## Record set:
=== Section Start ===
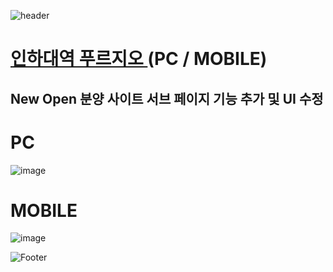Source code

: ![header](https://capsule-render.vercel.app/api?type=wave&color=auto&height=150&section=header&text=2024.%2011.%2021%20-%2011.%2028&fontSize=60)

# <a href="https://xn--vk1bk6jxullgq4dhzf0xzetb.com/"> 인하대역 푸르지오 </a>(PC / MOBILE)
## New Open 분양 사이트 서브 페이지 기능 추가 및 UI 수정

# PC
![image](https://github.com/user-attachments/assets/f9be9904-49cf-466b-aa2d-326bf240997c)

# MOBILE
![image](https://github.com/user-attachments/assets/11b41adf-1cc3-4bae-a802-9069172d3d92)

![Footer](https://capsule-render.vercel.app/api?type=waving&color=auto&height=200&section=footer)







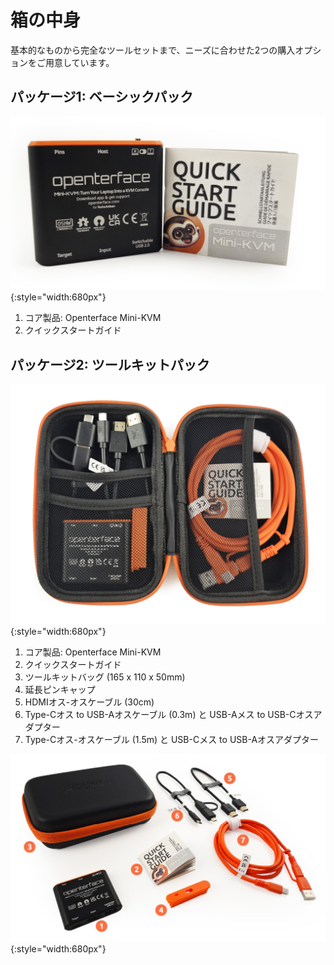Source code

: # 箱の中身

基本的なものから完全なツールセットまで、ニーズに合わせた2つの購入オプションをご用意しています。

## パッケージ1: ベーシックパック

![basic-pack](images/product/basic-with-maunal.jpg){:style="width:680px"}

1. コア製品: Openterface Mini-KVM
2. クイックスタートガイド

## パッケージ2: ツールキットパック

![toolkit-open](images/product/toolkit-open.jpg){:style="width:680px"}

1. コア製品: Openterface Mini-KVM
2. クイックスタートガイド
3. ツールキットバッグ (165 x 110 x 50mm)
4. 延長ピンキャップ
5. HDMIオス-オスケーブル (30cm)
6. Type-Cオス to USB-Aオスケーブル (0.3m) と USB-Aメス to USB-Cオスアダプター
7. Type-Cオス-オスケーブル (1.5m) と USB-Cメス to USB-Aオスアダプター

![toolkit-parts-layout-2-numbers](images/product/toolkit-parts-layout-2-numbers.jpg){:style="width:680px"}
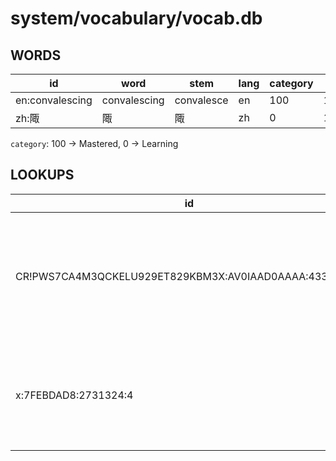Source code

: # system/vocabulary/vocab.db

## WORDS

| id              | word         | stem       | lang | category | timestamp     | profileid |
|-----------------|--------------|------------|------|----------|---------------|-----------|
| en:convalescing | convalescing | convalesce | en   | 100      | 1658484345740 |           |
| zh:陬           | 陬           | 陬         | zh   | 0        | 1658794493789 |           |

`category`: 100 -> Mastered, 0 -> Learning

## LOOKUPS

| id                                                     | word\_key       | book\_key                       | dict\_key  | pos                 | usage                                                                                              | timestamp     |
|--------------------------------------------------------|-----------------|---------------------------------|------------|---------------------|----------------------------------------------------------------------------------------------------|---------------|
| CR!PWS7CA4M3QCKELU929ET829KBM3X:AV0IAAD0AAAA:433399:15 | en:convalescing | CR!PWS7CA4M3QCKELU929ET829KBM3X | B00OLDL0BA | AV0IAAD0AAAA:433399 | I’ve been meaning to check the local hospitals to make sure he’s not convalescing alone somewhere. | 1658484345766 |
| x:7FEBDAD8:2731324:4                                   | zh:陬           | x:7FEBDAD8                      | B00AKJGTAQ | 2731324             | 陬邑人挽父的母亲告诉孔子他父亲的墓地所在，然后孔子前去将母亲与父亲合葬在了防山。                   | 1658794493831 |
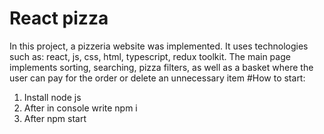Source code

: # React pizza

In this project, a pizzeria website was implemented. It uses technologies such as: react, js, css, html, typescript, redux toolkit. The main page implements sorting, searching, pizza filters, as well as a basket where the user can pay for the order or delete an unnecessary item
#How to start:
1. Install node js
1. After in console write npm i
2. After npm start
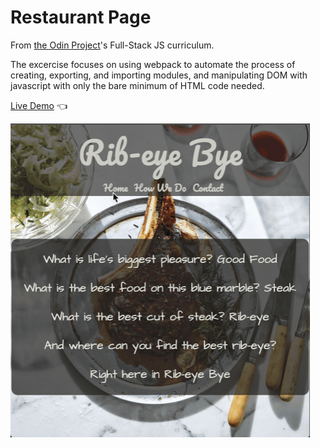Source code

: # Restaurant Page

From [the Odin Project](http://www.theodinproject.com/)'s Full-Stack JS curriculum.

The excercise focuses on using webpack to automate the process of creating, exporting, and importing modules, and manipulating DOM with javascript with only the bare minimum of HTML code needed.

[Live Demo](https://kamyar-mazloom.github.io/restaurant-page/) :point_left:

![Rrestaurant Page Demo](demo/restaurant-page-demo.gif)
=== Section End ===
Could you set down the records above word for word, without any of the pictures?

Source code

: ![header](https://capsule-render.vercel.app/api?type=wave&color=auto&height=150&section=header&text=2024.%2011.%2021%20-%2011.%2028&fontSize=60)

# <a href="https://xn--vk1bk6jxullgq4dhzf0xzetb.com/"> 인하대역 푸르지오 </a>(PC / MOBILE)
## New Open 분양 사이트 서브 페이지 기능 추가 및 UI 수정

# PC
![image](https://github.com/user-attachments/assets/f9be9904-49cf-466b-aa2d-326bf240997c)

# MOBILE
![image](https://github.com/user-attachments/assets/11b41adf-1cc3-4bae-a802-9069172d3d92)

![Footer](https://capsule-render.vercel.app/api?type=waving&color=auto&height=200&section=footer)







Source code

: # 箱の中身

基本的なものから完全なツールセットまで、ニーズに合わせた2つの購入オプションをご用意しています。

## パッケージ1: ベーシックパック

![basic-pack](images/product/basic-with-maunal.jpg){:style="width:680px"}

1. コア製品: Openterface Mini-KVM
2. クイックスタートガイド

## パッケージ2: ツールキットパック

![toolkit-open](images/product/toolkit-open.jpg){:style="width:680px"}

1. コア製品: Openterface Mini-KVM
2. クイックスタートガイド
3. ツールキットバッグ (165 x 110 x 50mm)
4. 延長ピンキャップ
5. HDMIオス-オスケーブル (30cm)
6. Type-Cオス to USB-Aオスケーブル (0.3m) と USB-Aメス to USB-Cオスアダプター
7. Type-Cオス-オスケーブル (1.5m) と USB-Cメス to USB-Aオスアダプター

![toolkit-parts-layout-2-numbers](images/product/toolkit-parts-layout-2-numbers.jpg){:style="width:680px"}
Source code

: # system/vocabulary/vocab.db

## WORDS

| id              | word         | stem       | lang | category | timestamp     | profileid |
|-----------------|--------------|------------|------|----------|---------------|-----------|
| en:convalescing | convalescing | convalesce | en   | 100      | 1658484345740 |           |
| zh:陬           | 陬           | 陬         | zh   | 0        | 1658794493789 |           |

`category`: 100 -> Mastered, 0 -> Learning

## LOOKUPS

| id                                                     | word\_key       | book\_key                       | dict\_key  | pos                 | usage                                                                                              | timestamp     |
|--------------------------------------------------------|-----------------|---------------------------------|------------|---------------------|----------------------------------------------------------------------------------------------------|---------------|
| CR!PWS7CA4M3QCKELU929ET829KBM3X:AV0IAAD0AAAA:433399:15 | en:convalescing | CR!PWS7CA4M3QCKELU929ET829KBM3X | B00OLDL0BA | AV0IAAD0AAAA:433399 | I’ve been meaning to check the local hospitals to make sure he’s not convalescing alone somewhere. | 1658484345766 |
| x:7FEBDAD8:2731324:4                                   | zh:陬           | x:7FEBDAD8                      | B00AKJGTAQ | 2731324             | 陬邑人挽父的母亲告诉孔子他父亲的墓地所在，然后孔子前去将母亲与父亲合葬在了防山。                   | 1658794493831 |
Source code

: # React pizza

In this project, a pizzeria website was implemented. It uses technologies such as: react, js, css, html, typescript, redux toolkit. The main page implements sorting, searching, pizza filters, as well as a basket where the user can pay for the order or delete an unnecessary item
#How to start:
1. Install node js
1. After in console write npm i
2. After npm start
Source code

: # Restaurant Page

From [the Odin Project](http://www.theodinproject.com/)'s Full-Stack JS curriculum.

The excercise focuses on using webpack to automate the process of creating, exporting, and importing modules, and manipulating DOM with javascript with only the bare minimum of HTML code needed.

[Live Demo](https://kamyar-mazloom.github.io/restaurant-page/) :point_left:

![Rrestaurant Page Demo](demo/restaurant-page-demo.gif)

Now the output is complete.